I looked at my watch again. My throat closed a little, and my legs started to shake. Outside, traffic flowed to and from the boroughs, but I wasn’t allowed to move. The cop and the Triborough Bridge had conspired to trap me. “All right,” I said, and sank back into my seat.

I had felt this horrible sensation of immobility in nightmares before. I was in no man’s land, far from the dense grids that splay across this corner of the world. I couldn’t slink among buildings, dodge clogged cars, or glide through closing subway doors. I could see the skyline, but I couldn’t be among it, couldn’t let it do what it does best: embrace me.

The cop turned back to the driver. “Since you don’t have your license with you, and this isn’t a registered vehicle, we’re writing you multiple tickets.”

“It’s my brother’s car!” the driver protested. I believed him, but the cop wouldn’t hear it.

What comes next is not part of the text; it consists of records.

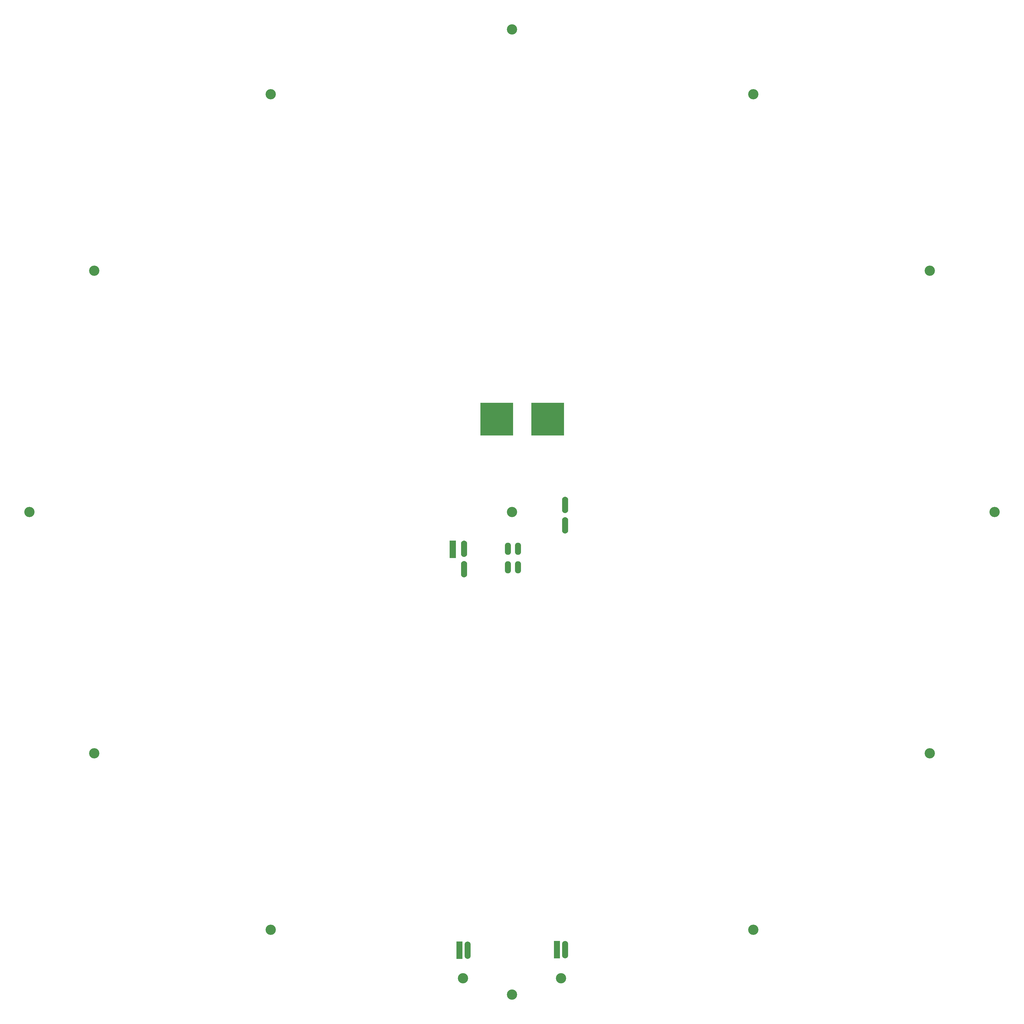
<source format=gbr>
G04 DipTrace 2.3.1.0*
%INBottomMask_58742_rev6_Blackpoint.gbr*%
%MOIN*%
%ADD18O,0.075X0.2*%
%ADD19O,0.075X0.15*%
%ADD20O,0.075X0.2125*%
%ADD35C,0.126*%
%FSLAX44Y44*%
G04*
G70*
G90*
G75*
G01*
%LNBotMask*%
%LPD*%
D35*
X5909Y64964D3*
X64964Y5909D3*
X124019Y64964D3*
X94491Y116107D3*
X35436D3*
X13820Y94491D3*
X64964Y64964D3*
X13820Y35436D3*
X35436Y13820D3*
X94491D3*
X116107Y35436D3*
Y94491D3*
X64964Y124019D3*
X70964Y7909D3*
X58964Y7904D3*
G36*
X67333Y78336D2*
X71333D1*
Y74336D1*
X67333D1*
Y78336D1*
G37*
G36*
X61083D2*
X65083D1*
Y74336D1*
X61083D1*
Y78336D1*
G37*
D20*
X71458Y11399D3*
G36*
X70083Y12461D2*
X70833D1*
Y10336D1*
X70083D1*
Y12461D1*
G37*
D18*
X71458Y63336D3*
Y65836D3*
D19*
X65708Y60461D3*
X64458D3*
X65708Y58211D3*
X64458D3*
D20*
X59520Y11336D3*
G36*
X58145Y12398D2*
X58895D1*
Y10273D1*
X58145D1*
Y12398D1*
G37*
D18*
X59083Y57961D3*
Y60461D3*
G36*
X57333Y61461D2*
X58083D1*
Y59336D1*
X57333D1*
Y61461D1*
G37*
M02*

</source>
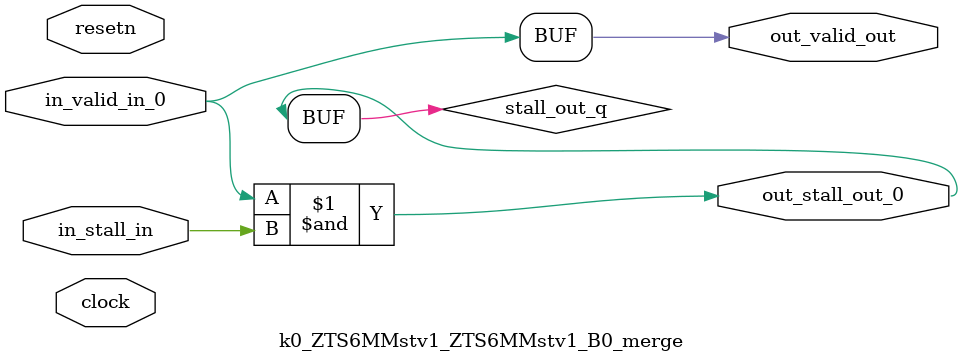
<source format=sv>



(* altera_attribute = "-name AUTO_SHIFT_REGISTER_RECOGNITION OFF; -name MESSAGE_DISABLE 10036; -name MESSAGE_DISABLE 10037; -name MESSAGE_DISABLE 14130; -name MESSAGE_DISABLE 14320; -name MESSAGE_DISABLE 15400; -name MESSAGE_DISABLE 14130; -name MESSAGE_DISABLE 10036; -name MESSAGE_DISABLE 12020; -name MESSAGE_DISABLE 12030; -name MESSAGE_DISABLE 12010; -name MESSAGE_DISABLE 12110; -name MESSAGE_DISABLE 14320; -name MESSAGE_DISABLE 13410; -name MESSAGE_DISABLE 113007; -name MESSAGE_DISABLE 10958" *)
module k0_ZTS6MMstv1_ZTS6MMstv1_B0_merge (
    input wire [0:0] in_stall_in,
    input wire [0:0] in_valid_in_0,
    output wire [0:0] out_stall_out_0,
    output wire [0:0] out_valid_out,
    input wire clock,
    input wire resetn
    );

    wire [0:0] stall_out_q;


    // stall_out(LOGICAL,6)
    assign stall_out_q = in_valid_in_0 & in_stall_in;

    // out_stall_out_0(GPOUT,4)
    assign out_stall_out_0 = stall_out_q;

    // out_valid_out(GPOUT,5)
    assign out_valid_out = in_valid_in_0;

endmodule

</source>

They continued arguing. The cop was just short of cordial. He seemed to relish his catch, deriving from it some perverse form of humor.

My Citizen Complex chimed in. “Argue with the cop!” he implored. “Capitalize on your lack of accountability to defend someone in a precarious position! Assert your privilege. Be an agent of change. Put someone else first!”

Too little, too late. By the time I moved on from my half-baked ruminations, the cop had handed the driver a wad of brightly colored paper. “Take him where he needs to go,” he ordered, motioning toward me. He receded back along the median and into the fleet.

The driver closed the window. In a matter of seconds, we were back in Manhattan-bound traffic, and I started breathing normally. The sun had almost fully disappeared behind the city.

We descended from the bridge in silence and cruised west on 125th Street. I looked for a subway station, eager to cut the ride short, to shake everything off. I anticipated the alternative route: a perfect ride on the downtown express train, which would take me a few blocks from my grandparents’ apartment. No one would touch me, or even look at me; everyone would just flutter and hum together, naturally. A perfect embrace.

“Public transportation is good; private transportation is bad!” my Citizen Complex reminded me, bragging that it was right all along. What an asshole. A decent citizen would have argued with the cop, written down his badge number, offered to pay part of his driver’s tickets. A real denizen of this city would already know that riding the subway—the most basic tenet of New York’s public life—isn’t about anything more than getting places quickly and cheaply. My Citizen Complex was greedy, insufficient, useless.

At Lexington, the 4/5/6 station appeared. “You can just let me out here,” I told him. He glided toward the curb, then said, “I’m sorry”—for what, I didn’t really know. He also told me the tickets totalled around $700. I wondered how many shitty citizens he would have to drive around to pay that off. As I stepped onto the sidewalk, I looked at my watch. Plenty of time, after all.